Nogent-sur-Marne, 13 mai 1895. À Monsieur le Rédacteur en chef des Temps Nouveaux.
Monsieur et cher confrère,
L’appréciation formulée dans la bibliographie de votre numéro du 11 – 17 mai courant sur mon livre, La Pétaudière Coloniale dépasse trop évidemment le droit de critique pour que je ne vous demande pas la permission de protester dans les colonnes mêmes de votre estimable journal.
Je n’appartiens pas à un « clan exclu du pouvoir » comme vous m’en accusez très gratuitement, non plus que je n’appartiens à l’une quelconque des factions qui se le disputent entre elles.
Indépendant je suis, indépendant je veux rester et mon livre n’est que le récit très impartial d’un témoin. C’est parce que j’estime, en ma conscience de citoyen, que les Colonies peuvent, seules, apporter un remède efficace au mal social dont nous souffrons et qu’il faut améliorer nos procédés, que j’ai écrit La Pétaudière Coloniale.
Je vous serais reconnaissant de bien vouloir insérer la présente lettre et vous prie d’agréer, Monsieur et cher Confrère, l’assurance de mes sentiments distingués.
En publiant les quelques lignes par lesquelles nous recommandions à la lecture de nos lecteurs, le livre de M. Canu, nous n’avons fait qu’exprimer l’impression que nous en avait laissée la lecture que nous en avions faite. Nous ne connaissons pas personnellement M. Canu, il nous affirme qu’il n’appartient à aucune coterie ; en dehors de la lecture de son livre, nous n’avons pas d’autre raison de le supposer. Mais comme ce sont les individualités au pouvoir qu’il combat et non le système, il est à présumer qu’il s’imagine qu’en déplaçant les hommes qui sont dans les bureaux de l’administration coloniale, et en les remplaçant par des hommes « intègres » on arrivera à empêcher les abus qui s’y commettent.
Nous, nous sommes convaincus, que, tant que les mêmes institutions existeront, elles engendreront les mêmes abus, « quels que soient les hommes que l’on y mette. »

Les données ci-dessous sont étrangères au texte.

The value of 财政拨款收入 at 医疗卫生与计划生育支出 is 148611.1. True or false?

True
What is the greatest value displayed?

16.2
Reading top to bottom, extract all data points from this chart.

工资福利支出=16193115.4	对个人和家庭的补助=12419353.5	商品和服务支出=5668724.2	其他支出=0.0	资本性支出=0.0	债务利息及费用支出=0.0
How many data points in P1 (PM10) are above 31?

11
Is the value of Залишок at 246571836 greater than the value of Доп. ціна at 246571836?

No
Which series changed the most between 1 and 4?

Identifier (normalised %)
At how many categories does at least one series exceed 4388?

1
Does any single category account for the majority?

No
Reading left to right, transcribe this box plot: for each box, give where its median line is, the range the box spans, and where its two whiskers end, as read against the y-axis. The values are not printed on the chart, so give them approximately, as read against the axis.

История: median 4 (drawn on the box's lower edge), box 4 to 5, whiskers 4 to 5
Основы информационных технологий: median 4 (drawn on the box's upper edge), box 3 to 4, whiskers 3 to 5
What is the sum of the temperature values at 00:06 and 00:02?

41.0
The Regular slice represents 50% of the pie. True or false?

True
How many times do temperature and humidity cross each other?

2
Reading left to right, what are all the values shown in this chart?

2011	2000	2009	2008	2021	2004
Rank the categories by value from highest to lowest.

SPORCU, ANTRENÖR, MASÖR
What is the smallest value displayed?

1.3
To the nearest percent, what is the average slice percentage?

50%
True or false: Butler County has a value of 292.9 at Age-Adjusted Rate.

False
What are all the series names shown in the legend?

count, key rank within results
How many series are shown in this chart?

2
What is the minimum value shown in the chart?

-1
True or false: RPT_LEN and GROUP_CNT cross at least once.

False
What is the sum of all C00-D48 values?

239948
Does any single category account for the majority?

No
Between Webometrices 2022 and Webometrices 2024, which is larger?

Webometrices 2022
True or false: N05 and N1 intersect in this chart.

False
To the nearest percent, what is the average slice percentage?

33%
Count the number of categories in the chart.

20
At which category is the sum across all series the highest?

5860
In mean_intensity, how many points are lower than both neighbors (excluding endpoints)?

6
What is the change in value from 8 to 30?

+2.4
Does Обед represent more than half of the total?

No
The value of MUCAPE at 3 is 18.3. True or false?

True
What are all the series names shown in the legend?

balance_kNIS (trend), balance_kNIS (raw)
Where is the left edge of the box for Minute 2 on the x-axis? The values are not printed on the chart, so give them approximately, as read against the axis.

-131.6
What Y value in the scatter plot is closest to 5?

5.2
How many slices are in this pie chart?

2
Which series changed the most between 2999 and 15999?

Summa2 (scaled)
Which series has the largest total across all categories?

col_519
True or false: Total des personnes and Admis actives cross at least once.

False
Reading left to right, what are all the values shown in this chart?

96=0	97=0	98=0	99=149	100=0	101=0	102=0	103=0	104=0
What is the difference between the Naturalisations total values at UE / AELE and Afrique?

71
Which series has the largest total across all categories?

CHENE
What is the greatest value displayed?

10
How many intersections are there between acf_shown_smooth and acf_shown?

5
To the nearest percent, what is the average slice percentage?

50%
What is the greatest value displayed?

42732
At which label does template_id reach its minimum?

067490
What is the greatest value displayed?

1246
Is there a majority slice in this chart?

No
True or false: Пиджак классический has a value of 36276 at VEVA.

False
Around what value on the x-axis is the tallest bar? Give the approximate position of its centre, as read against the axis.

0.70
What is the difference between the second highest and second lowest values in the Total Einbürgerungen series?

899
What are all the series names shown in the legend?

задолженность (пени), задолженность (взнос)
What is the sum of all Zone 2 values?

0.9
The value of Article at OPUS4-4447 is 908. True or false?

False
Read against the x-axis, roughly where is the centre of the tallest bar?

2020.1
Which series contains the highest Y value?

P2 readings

M. Canu veut résoudre la question sociale par le système colonial. Il s’inspire, sans doute, des paroles du Grrrand poète bourgeois, Victor Hugo qui, lui aussi, disait aux travailleurs : « Vous vous plaignez de ne pas avoir de place ? Il y a en Afrique des terrains immenses, allez‑y, nous vous les donnons ! » Et, dernièrement, s’apercevant que nul des mécontents n’était disposé à aller prendre possession de ces terrains que la munificence de ce poète si généreux mettait à leur disposition, la bourgeoisie avait pris certaines mesures pour les y envoyer malgré eux.
M. Canu est patriote, cela ressort de la lecture de son livre. Il estime, sans doute, que la conquête de l’Alsace et de la Lorraine fut une grande iniquité, une atteinte au droit des gens ! Voudrait-il nous dire ce que représentent les conquêtes coloniales ?
Parce qu’un degré de civilisation plus avancé nous a donné quelque avantage sur certains peuples, nous nous érigeons leurs maîtres, nous envahissons leurs territoires, nous leurs imposons nos coutumes, nous prélevons la dîme sur leurs produits les dépouillons de leurs meilleures terres, et, lorsqu’ils se révoltent, nous les décimons.
Mis en pratique par de simples particuliers, ce système serait poursuivi comme brigandage. Pratiqué par les gouvernements, c’est intitulé « œuvre civilisatrice ! » — Les choses changent d’aspect, selon le point de vue d’où on les envisage.
La colonisation est une œuvre de brigandage, elle ne peut engendrer que le dol et la fraude, quels que soient les hommes en place. Que M. Canu en prenne son parti, on pourra en changer autant que l’on voudra, ils ne pourront faire autre chose que ce qu’auront fait leurs prédécesseurs.